The motion capture module sensor was fabricated by first using the screen printing method to print the liquid MPC on the infusion tape layer in a linear network shape and then drying it in an oven at 80 °C (DHG-9420A, Yiheng Scientific Instrument Co., Ltd., China) for 5 min. Once dried, the electric connection points of the motion capture module were attached by a polyimide conductive contact film based on a multilayered method, and then a hot melt TPU film was hot-pressed (G311, FREAMC, China) at 125 °C (with pressure ~ 250 kPa) for 15 s (to maintain a good quality of the substrate, as shown in Fig. S9). The release film on the other side of the TPU film was peeled off after it cooled down. To reserve a port for an electric connection, the hot melt TPU film at the connection point was peeled off. Additionally, the liquid metal electrodes were screen-printed as circles with a radius of 6 mm on a polyethylene terephthalate (PET) film. After drying in the oven at 80 °C for 5 min, the sticky side of the transparent film dressing was applied and hot-pressed at 125 °C (with pressure ~250 kPa) for 15 s (G311, FREAMC, China). Thus, the liquid metal-polymer conductor was transferred to the sticky side of the infusion tape layer, and in this way, the electrodes of the EEN were fabricated. Third, neuro-like connection soft circuits throughout the surface of the human body at a large scale were fabricated by printing 6 mm width circuits on the infusion tape roll as large as the required connection length. The thickness and stress‒strain curve of the whole EEN layer are shown in Figs. S7S8. The circuit design is shown in Fig. S10. The electronic components used in this work included instrumental amplifiers (AD627), LM324DR, and MF4054 for signal processing. MicroQTJ and N76E003AT20 were employed for wireless communication.

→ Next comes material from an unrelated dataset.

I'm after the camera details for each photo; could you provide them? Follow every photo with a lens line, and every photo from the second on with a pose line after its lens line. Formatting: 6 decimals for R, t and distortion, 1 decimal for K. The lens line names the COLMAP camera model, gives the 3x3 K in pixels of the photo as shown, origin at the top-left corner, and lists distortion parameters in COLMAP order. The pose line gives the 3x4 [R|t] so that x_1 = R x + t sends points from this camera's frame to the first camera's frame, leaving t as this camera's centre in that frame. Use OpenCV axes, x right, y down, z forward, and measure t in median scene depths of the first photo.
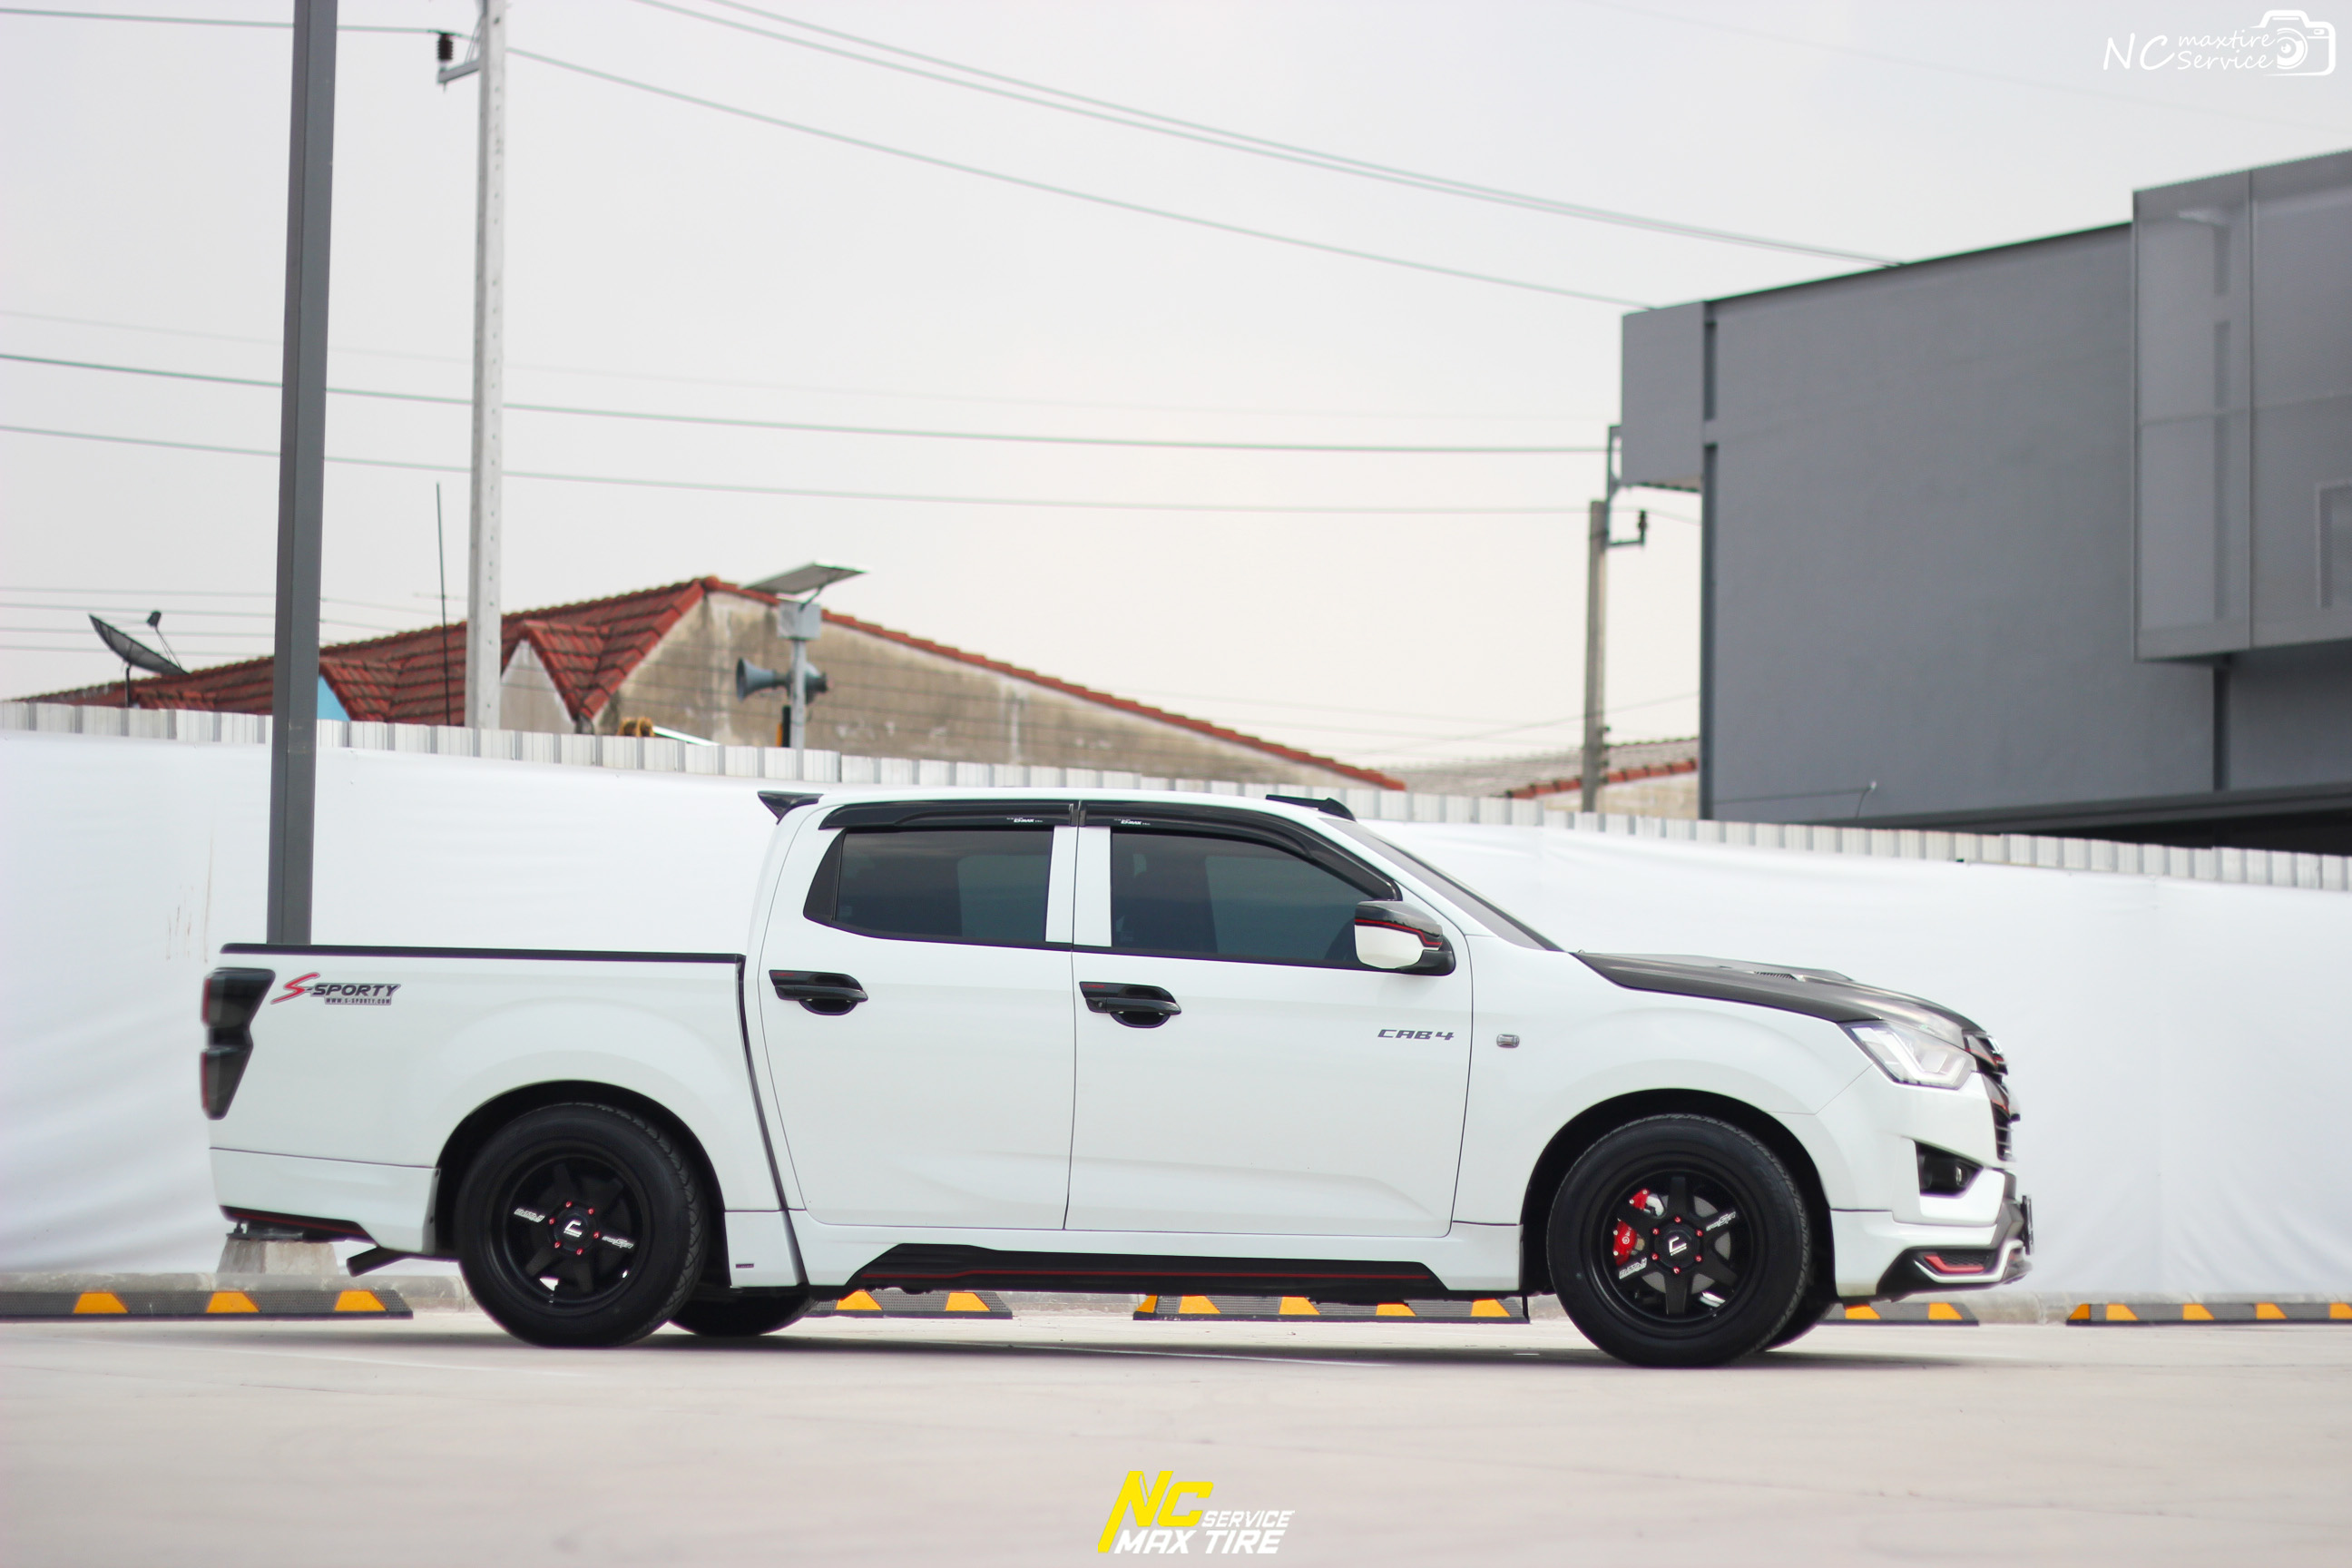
lens RADIAL K [[5426.5, 0, 1127.0], [0, 5426.5, 782.8], [0, 0, 1]] dist [-0.063434, -0.479073]
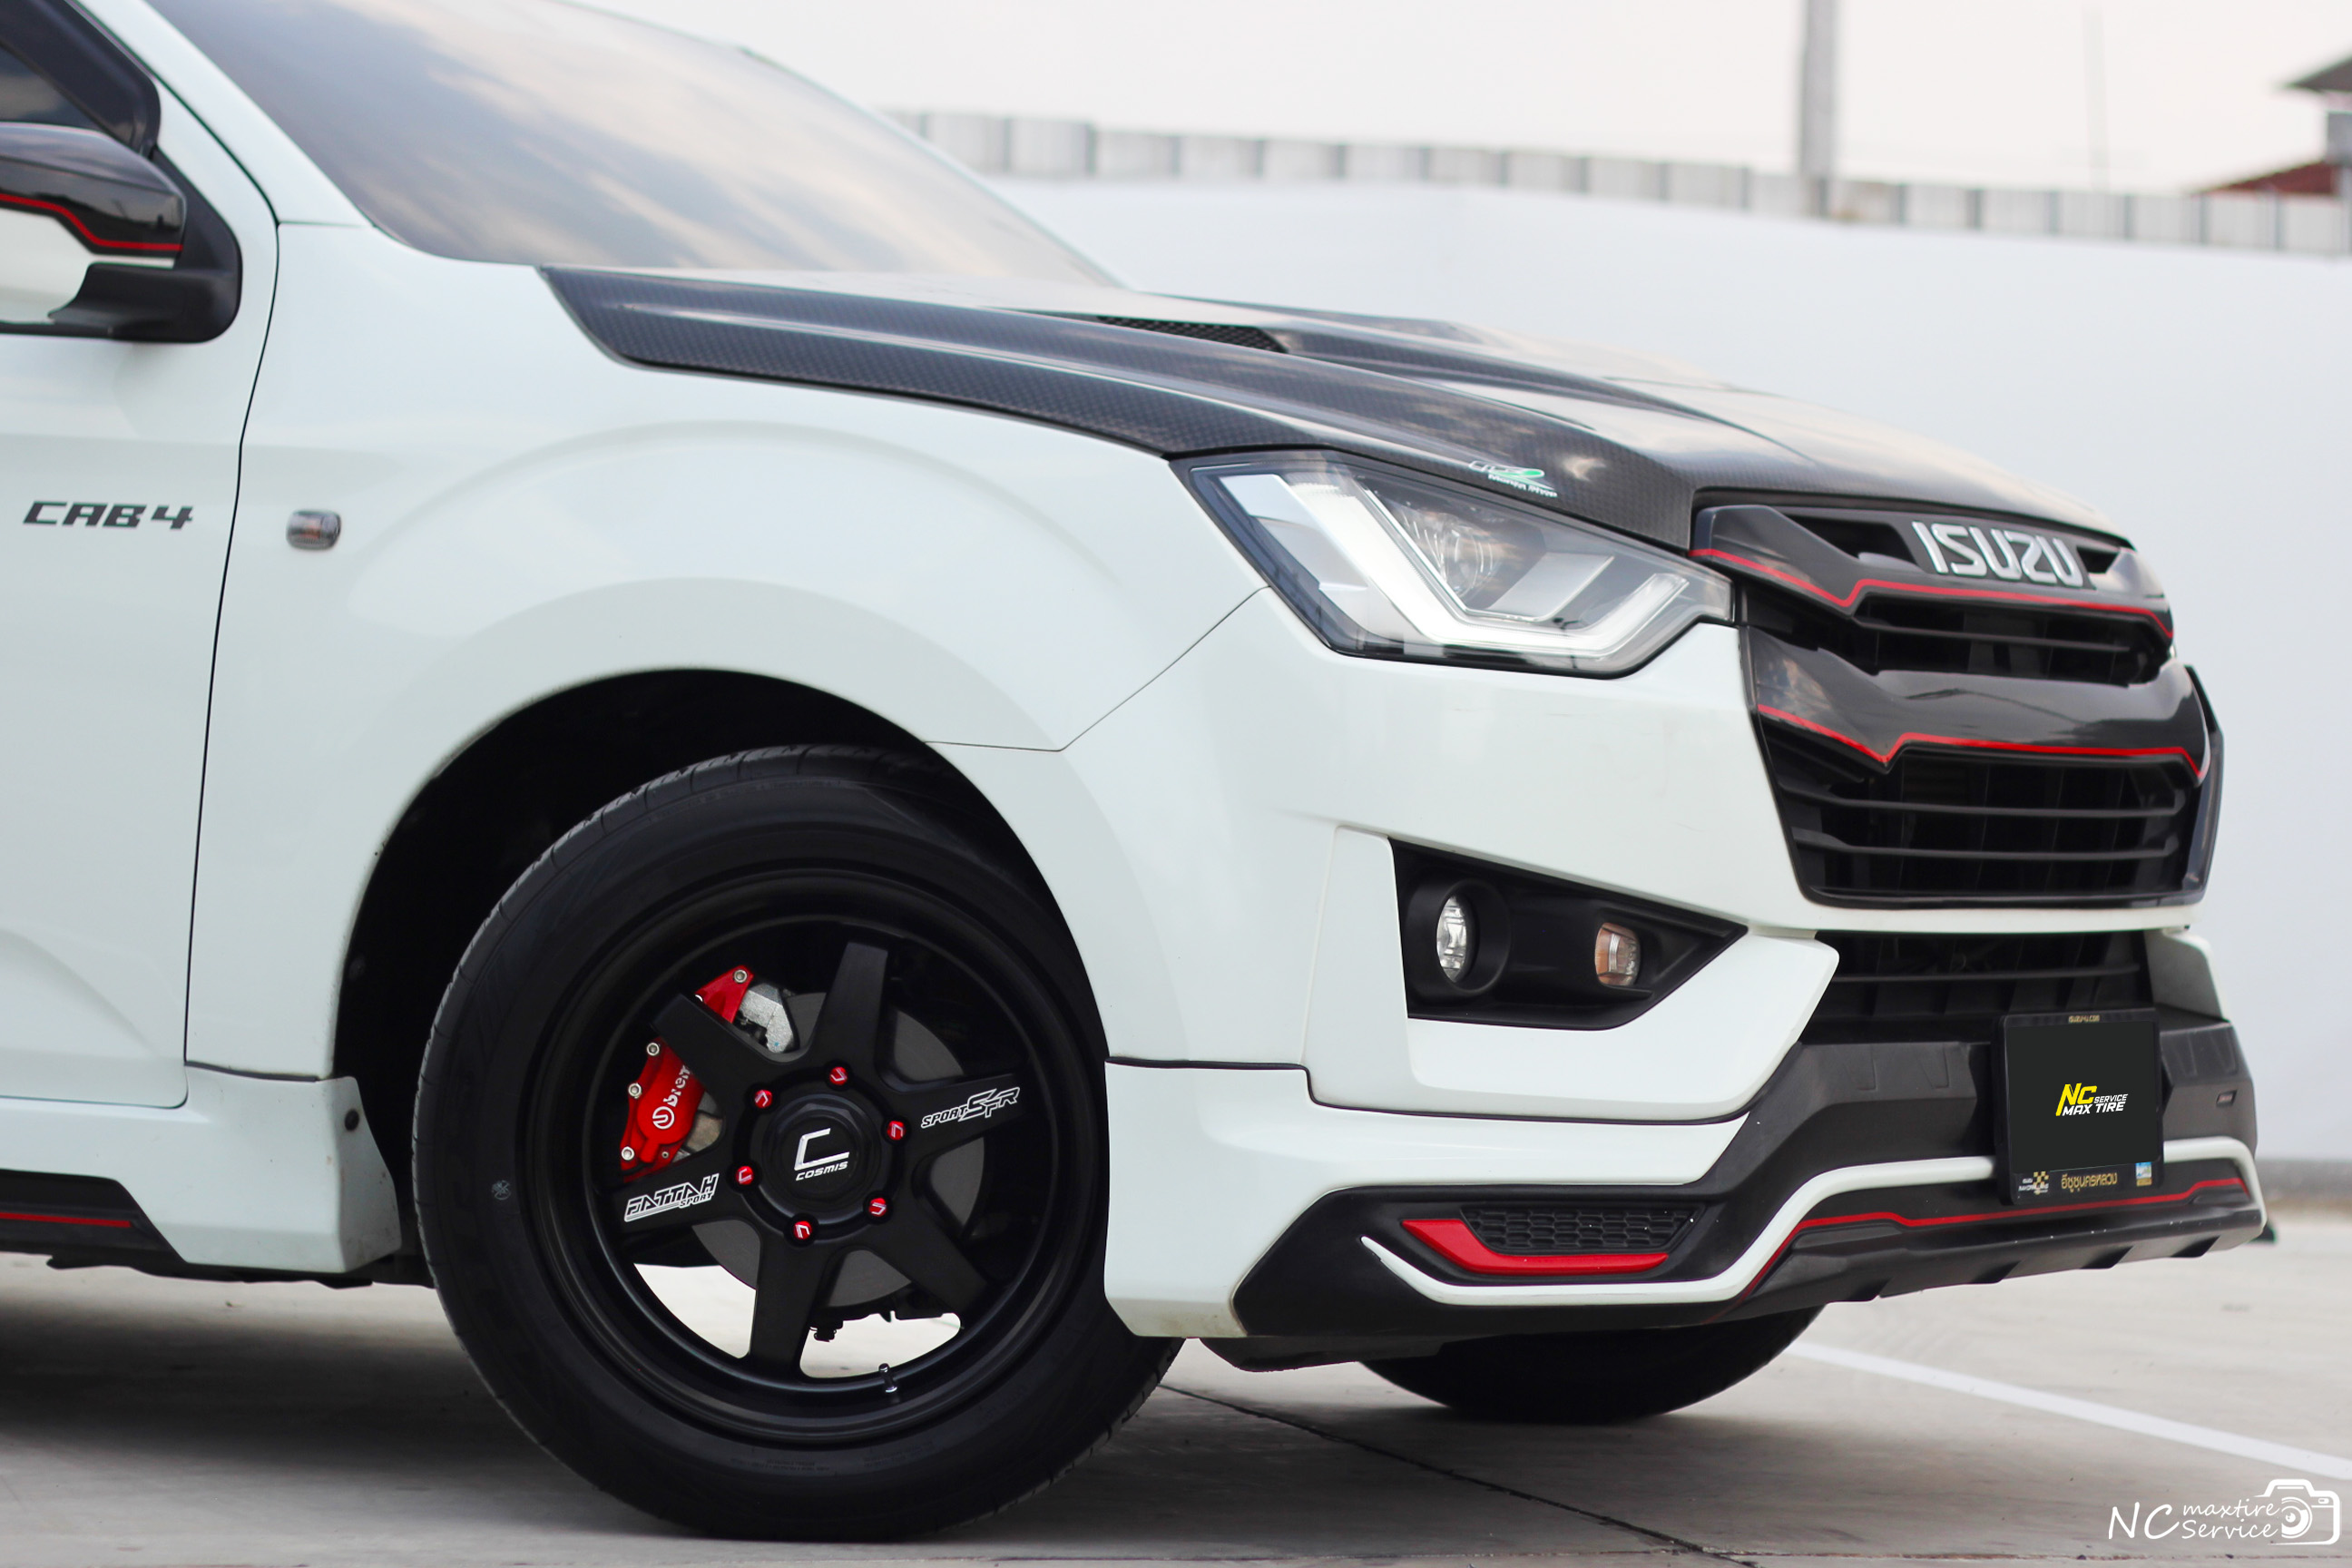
lens RADIAL K [[6157.9, 0, 1176.0], [0, 6157.9, 784.0], [0, 0, 1]] dist [-0.077465, -0.617185]
pose [[0.932386, 0.007783, -0.361380, 0.251283], [0.010800, 0.998722, 0.049373, 0.044175], [0.361302, -0.049938, 0.931111, 0.651826]]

Posted on skin preparation

Once the fabrication of the EEN was completed, a fully axial tensile strain (approximately 50%) was needed to tear the oxidation shell of the liquid-metal microparticles of MPC to form conductive circuits among the particles (Fig. 2c) and further induce the conductivity of the whole EEN. Several holes were punched (with a 0.8 mm radius Holer Puncher, OEM-0.8, Mayer, China) into the EEN away from the position of the circuits. Especially for the motion capture module, 10% prestretching at the joint deformation axis direction was applied before it was applied to the epidermis outside the joint angle, as discussed before and illustrated in Fig. S3a.

Characterization of EEN

The morphology of EEN was characterized by the Scanning Electron Microscope (Zeiss, Merlin) at SUSTech Core Research Facilities. Fluorescence images were taken by Nikon Confocal A1R with FLIM (Nikon, A1R + Symp64) at SUSTech Core Research Facilities. For the motion capture module, we used a linear guide slide (FSL_40, FUYU, China) to apply tensile strains on samples and used an electrochemical station (1040C, CHI, China) (the amperometric it curve was recorded at a potential of 0.05 V) to record the electrical signals of the samples under deformation. We applied 50% unidirectional tensile strain on the samples for 500 cycles. The optical motion capture system (Motion Analysis, Raptor-4S, USA) was employed as the gold standard for gait analysis, and IMUs (6050, Taike) were mounted on the lower limbs in the sagittal plane. Regarding the electrodes, we compared them with Ag/AgCl commercial electrodes of the same size and recorded the signal-noise ratio, and the electrodes were connected to a g.HIamp multichannel amplifier (G.Tek, Austria) to obtain a bipolar sEMG signal with a sampling frequency of approximately 1200 Hz through an analog notch filter at 48–52 Hz.

Medical ethics

All human experiments were conducted with approval from the Medical Ethics Committee of Southern University of Science and Technology (approval No. 2021JCY055).